New boss went into the back room and got me some boxes.  “Old boss wants you to come back after hours to clean out your desk, so it’s not a disruption.  I told her that’s a dumb idea.  Just do it now and be cool.  Here’s a thumb drive, do you have any personal files on your computer?” he handed it to me.  He stood outside of my cube while I cleaned and sorted.

I took down my pictures.  I had lots of them.  I emptied out my “pharmacy drawer” and hoped he didn’t see my tampons.  Everyone in the office had come to count on my drawer for floss, bandaids, mouthwash, tweezers.  Some even made contributions to make the pharmacy drawer a more karmic experience.  I’ll miss that.

“So, does Todd know what happened today?” new boss asked.

“Of course.  We don’t make decisions like this without each other.”

“What does he think?”

“Well, his assistant is booking me on a flight to Vegas as we speak,” I deadpanned.  This is the part that makes this epic.  That meeting was downright traumatic and standing there chatting to him as I packed up my desk was just so bizarre.  Being able to say “Yeah, I am going to Vegas tomorrow, so long suckas” was so liberating. 

“Are you serious?” he asked.

“Yup.”

“That really is very cool,” he replied.  “When do you leave?”

“No idea.”

“Where are you staying?”

“Again, no idea.  I will figure all that out when I leave here.”

“Wow, that’s really supportive of him,” he fidgeted.  “You know, I don’t blame you.  We did a lousy job supporting you in this role.”

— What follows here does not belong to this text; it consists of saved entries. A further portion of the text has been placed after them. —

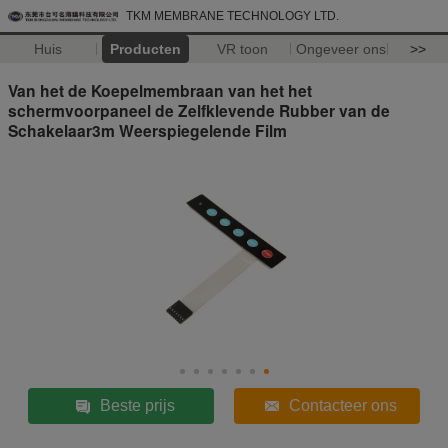
TKM MEMBRANE TECHNOLOGY LTD.
Huis
Producten
VR toon
Ongeveer ons
>>
Van het de Koepelmembraan van het het
schermvoorpaneel de Zelfklevende Rubber van de
Schakelaar3m Weerspiegelende Film
Beste prijs
Contacteer ons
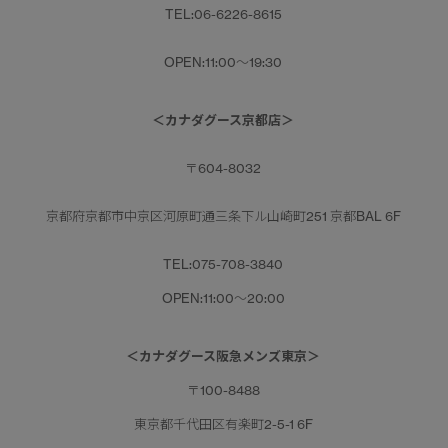
TEL:06-6226-8615
OPEN:11:00～19:30
＜カナダグース京都店＞
〒604-8032
京都府京都市中京区河原町通三条下ル山崎町251 京都BAL 6F
TEL:075-708-3840
OPEN:11:00～20:00
＜カナダグース阪急メンズ東京＞
〒100-8488
東京都千代田区有楽町2-5-1 6F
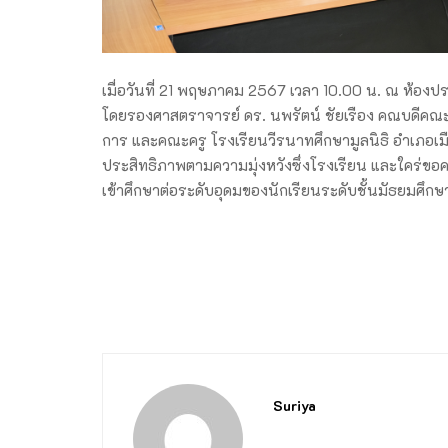
เมื่อวันที่ 21 พฤษภาคม 2567 เวลา 10.00 น. ณ ห้อง
โดยรองศาสตราจารย์ ดร. นพรัตน์ ชัยเรือง คณบดีคณะ
การ และคณะครู โรงเรียนวีรนาทศึกษามูลนิธิ อำเภอเมืองพ
ประสิทธิภาพตามความมุ่งหวังซึ่งโรงเรียน และใคร่ขอคว
เข้าศึกษาต่อระดับอุดมของนักเรียนระดับชั้นมัธยมศ
Suriya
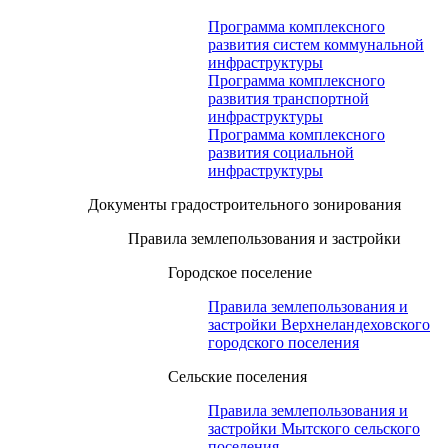
Программа комплексного
развития систем коммунальной
инфраструктуры
Программа комплексного
развития транспортной
инфраструктуры
Программа комплексного
развития социальной
инфраструктуры
Документы градостроительного зонирования
Правила землепользования и застройки
Городское поселение
Правила землепользования и
застройки Верхнеландеховского
городского поселения
Сельские поселения
Правила землепользования и
застройки Мытского сельского
поселения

I pointed out the calendar I organized to track everything I was doing and when it had to be done.  “Don’t forget that this client’s incentive campaign is ending next week.  You guys have to run reports and make sure it’s turned off,” I warned him.

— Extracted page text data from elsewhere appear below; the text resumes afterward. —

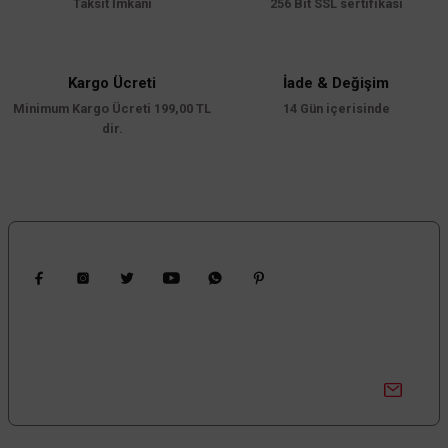
Taksit İmkanı
256 Bit SSL sertifikası
Bu ürüne benzer farklı alternatifler olmalı.
Kargo Ücreti
İade & Değişim
Minimum Kargo Ücreti 199,00 TL
14 Gün içerisinde
dir.
Gönder
Bizi Takip Edin
Kampanyalardan Haberdar Ol!
Güncel kampanyalar ve yenilikleri ilk bilen sen ol.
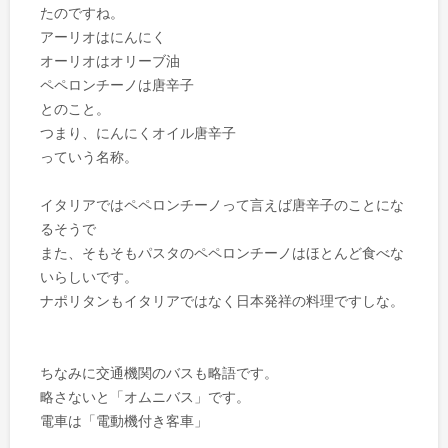
たのですね。
アーリオはにんにく
オーリオはオリーブ油
ペペロンチーノは唐辛子
とのこと。
つまり、にんにくオイル唐辛子
っていう名称。
イタリアではペペロンチーノって言えば唐辛子のことにな
るそうで
また、そもそもパスタのペペロンチーノはほとんど食べな
いらしいです。
ナポリタンもイタリアではなく日本発祥の料理ですしな。
ちなみに交通機関のバスも略語です。
略さないと「オムニバス」です。
電車は「電動機付き客車」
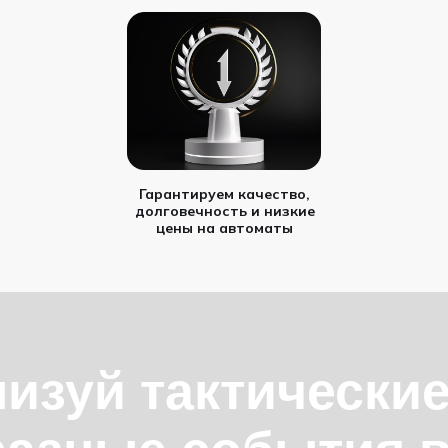
Гарантируем качество,
долговечность и низкие
цены на автоматы
изуй тактически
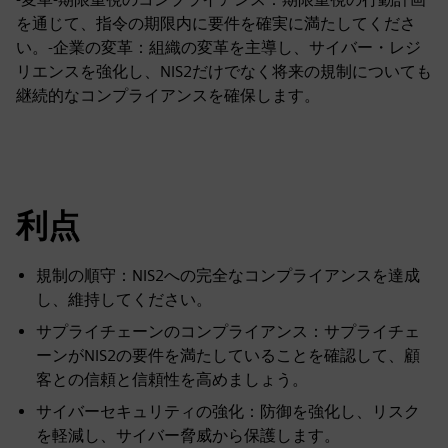
を通じて、指令の期限内に要件を確実に満たしてくださ
い。-企業の変革：組織の変革を主導し、サイバー・レジ
リエンスを強化し、NIS2だけでなく将来の規制についても
継続的なコンプライアンスを確保します。
利点
規制の順守：NIS2への完全なコンプライアンスを達成
し、維持してください。
サプライチェーンのコンプライアンス：サプライチェ
ーンがNIS2の要件を満たしていることを確認して、顧
客との信頼と信頼性を高めましょう。
サイバーセキュリティの強化：防御を強化し、リスク
を軽減し、サイバー脅威から保護します。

He got one of the guys out back to take my boxes down to the car.  “Go say your goodbyes.  Remember, be cool.” 

And then I drove away.  I resisted the urge to lay rubber in the parking lot.  I got home, and paced through the house, not knowing what to do with myself.  I checked my email and got my flight time.  I had to put the dogs into kennel.  Hurricane Irene was approaching, I had to prepare the house for that too.  I had to pack. 

I just quit my job.  On the spot.  I felt my neck muscles tighten and my stomach lurch.  Todd was in the air, I couldn’t call him and freak out.  Instead I called a friend who worked for the vendor at work that I was was constantly working with and I told her what happened—so she’d know that I wouldn’t be there anymore.  She gasped and then laughed when I told her I was going to Vegas the next day. 

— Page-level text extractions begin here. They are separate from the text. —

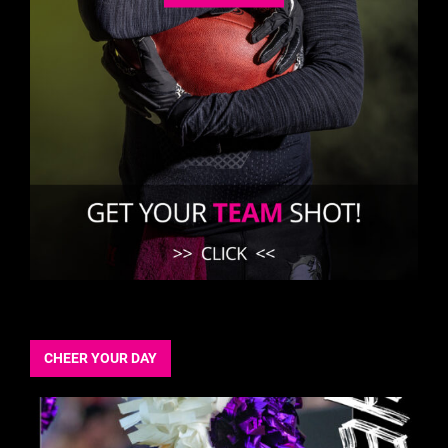
CHEER YOUR DAY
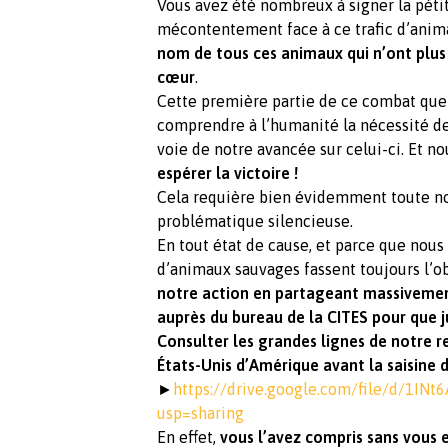
Vous avez été nombreux à signer la péti
mécontentement face à ce trafic d’anim
nom de tous ces animaux qui n’ont plus
cœur
.
Cette première partie de ce combat qu
comprendre à l’humanité la nécessité de
voie de notre avancée sur celui-ci. Et n
espérer la victoire !
Cela requière bien évidemment toute no
problématique silencieuse.
En tout état de cause, et parce que nou
d’animaux sauvages fassent toujours l’obj
notre action en partageant massivement
auprès du bureau de la CITES pour que ju
Consulter les grandes lignes de notre r
États-Unis d’Amérique avant la saisine d
►
https://drive.google.com/file/d/1I
usp=sharing
En effet,
vous l’avez compris sans vous et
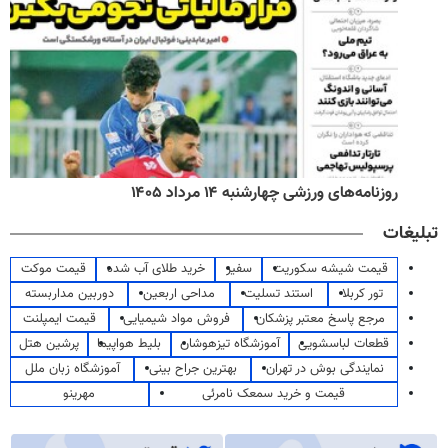
روزنامه‌های ورزشی چهارشنبه ۱۴ مرداد ۱۴۰۵
تبلیغات
قیمت شیشه سکوریت
سفیر
خرید طلای آب شده
قیمت موکت
تور کربلا
استند تسلیت
مداحی اربعین
دوربین مداربسته
مرجع پاسخ معتبر پزشکان
فروش مواد شیمیایی
قیمت ایمپلنت
قطعات لباسشویی
آموزشگاه تیزهوشان
بلیط هواپیما
پرشین هتل
نمایندگی بوش در تهران
بهترین جراح بینی
آموزشگاه زبان ملل
قیمت و خرید سمعک نامرئی
مهرینو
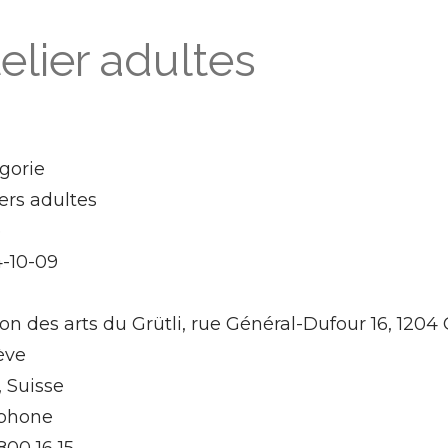
elier adultes
gorie
iers adultes
e
-10-09
on des arts du Grütli, rue Général-Dufour 16, 1204
ève
, Suisse
phone
800 16 15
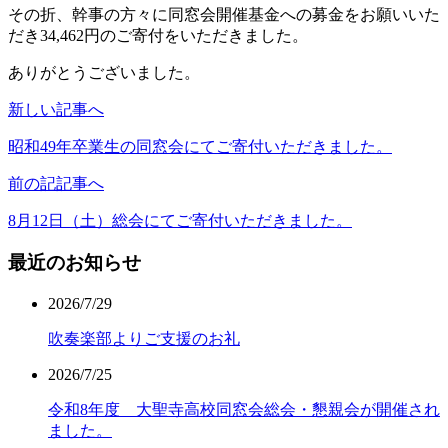
その折、幹事の方々に同窓会開催基金への募金をお願いいた
だき34,462円のご寄付をいただきました。
ありがとうございました。
新しい記事へ
昭和49年卒業生の同窓会にてご寄付いただきました。
前の記記事へ
8月12日（土）総会にてご寄付いただきました。
最近のお知らせ
2026/7/29
吹奏楽部よりご支援のお礼
2026/7/25
令和8年度 大聖寺高校同窓会総会・懇親会が開催され
ました。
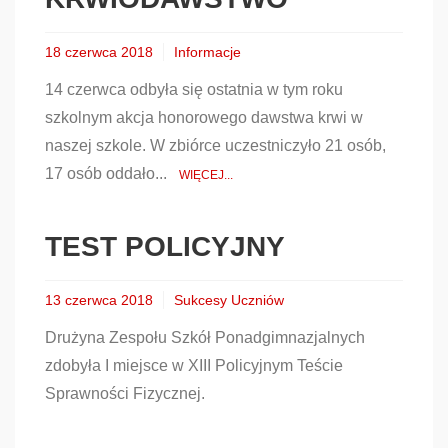
18 czerwca 2018
Informacje
14 czerwca odbyła się ostatnia w tym roku
szkolnym akcja honorowego dawstwa krwi w
naszej szkole. W zbiórce uczestniczyło 21 osób,
17 osób oddało...
WIĘCEJ...
TEST POLICYJNY
13 czerwca 2018
Sukcesy Uczniów
Drużyna Zespołu Szkół Ponadgimnazjalnych
zdobyła I miejsce w XIII Policyjnym Teście
Sprawności Fizycznej.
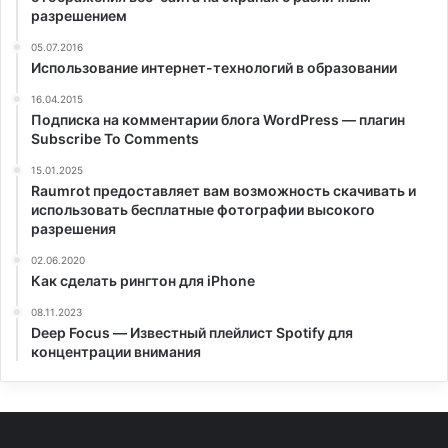
разрешением
05.07.2016
Использование интернет-технологий в образовании
16.04.2015
Подписка на комментарии блога WordPress — плагин
Subscribe To Comments
15.01.2025
Raumrot предоставляет вам возможность скачивать и
использовать бесплатные фотографии высокого
разрешения
02.06.2020
Как сделать рингтон для iPhone
08.11.2023
Deep Focus — Известный плейлист Spotify для
концентрации внимания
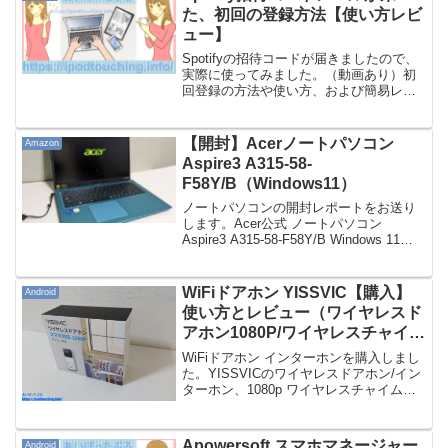
いいでしょう。解除とは配...
た、初回の登録方法【使い方レビ
ュー】
Spotifyの招待コードが届きましたので、
実際に使ってみました。（動画あり）初
回登録の方法や使い方、および簡易レビ
ュー。SpotifySpotifyとは世界最大級の音
楽配信サービス。先日2016年9月末に日本
版が開始。詳しくは前回の記事に...
【開封】Acerノートパソコン
Amazon
Aspire3 A315-58-
F58Y/B（Windows11）
ノートパソコンの開封レポートをお送り
します。Acer公式 ノートパソコン
Aspire3 A315-58-F58Y/B Windows 11
Home Intel Core i5 8GB 512GB SSD 15.6
インチ フルHD LED...
WiFiドアホン YISSVIC【購入】
Android
使い方とレビュー（ワイヤレスド
アホン1080P/ワイヤレスチャイ
ム）
WiFiドアホン インターホンを購入しまし
た。YISSVICのワイヤレスドアホン/イン
ターホン、1080p ワイヤレスチャイムの
使い方とレビュー。アプリ「AnyHome」
について重要な追記をしました。※新し
い記事があります。2年4か月使った...
Apowersoft スマホマネージャー
Android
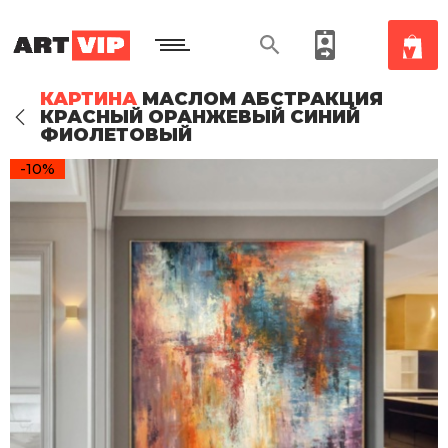
КАРТИНА
МАСЛОМ АБСТРАКЦИЯ
КРАСНЫЙ ОРАНЖЕВЫЙ СИНИЙ
ФИОЛЕТОВЫЙ
-10%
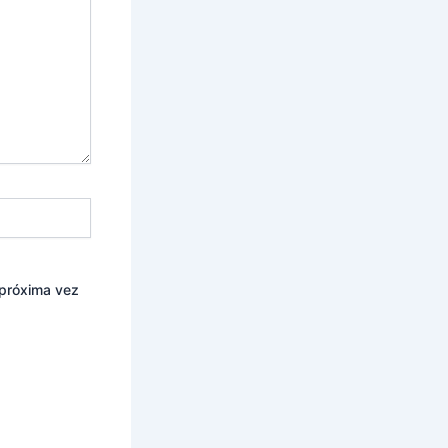
 próxima vez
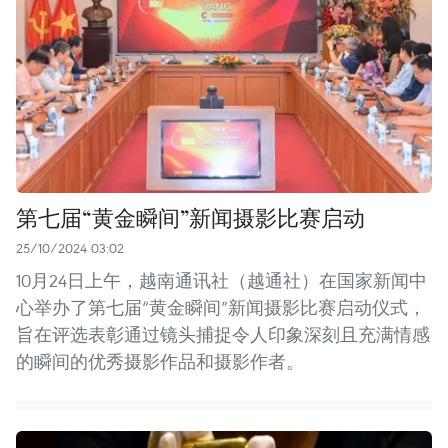
第七届“黄金瞬间”新闻摄影比赛启动
25/10/2024 03:02
10月24日上午，越南通讯社（越通社）在国家新闻中
心举办了第七届“黄金瞬间”新闻摄影比赛启动仪式，
旨在评选表彰通过镜头捕捉令人印象深刻且充满情感
的瞬间的优秀摄影作品和摄影作者。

I was numb.  I drove the dogs to kennel.  Met a few friends for a beer to “celebrate.”  I went home and put away all the furniture on our deck and plugged the generator in.  I called a few friends and said “If you lose power in the storm, come to our house.  I left instructions for running the generator on the counter.”  I left the house unlocked.  While we were gone, some friends stayed in our house for several days as their house lost power in the storm.  Ours did not.  They took the generator back to their house and returned it when their power came back on.

In the morning I drove to the airport, it was still dark.  Todd met me at baggage claim in Vegas.  I hadn’t slept.  My jaw ached from clenching it.  My shoulders were smooshed up by my ears as I internalized the stress and took it out on my body. 

It took a solid three days to uncoil from that job and the experience of leaving it.  I’ve been remembering those days as I was in Vegas with Todd last week, almost five years to the day that all that had happened. 

It’s a distant shadow in my rear view mirror now.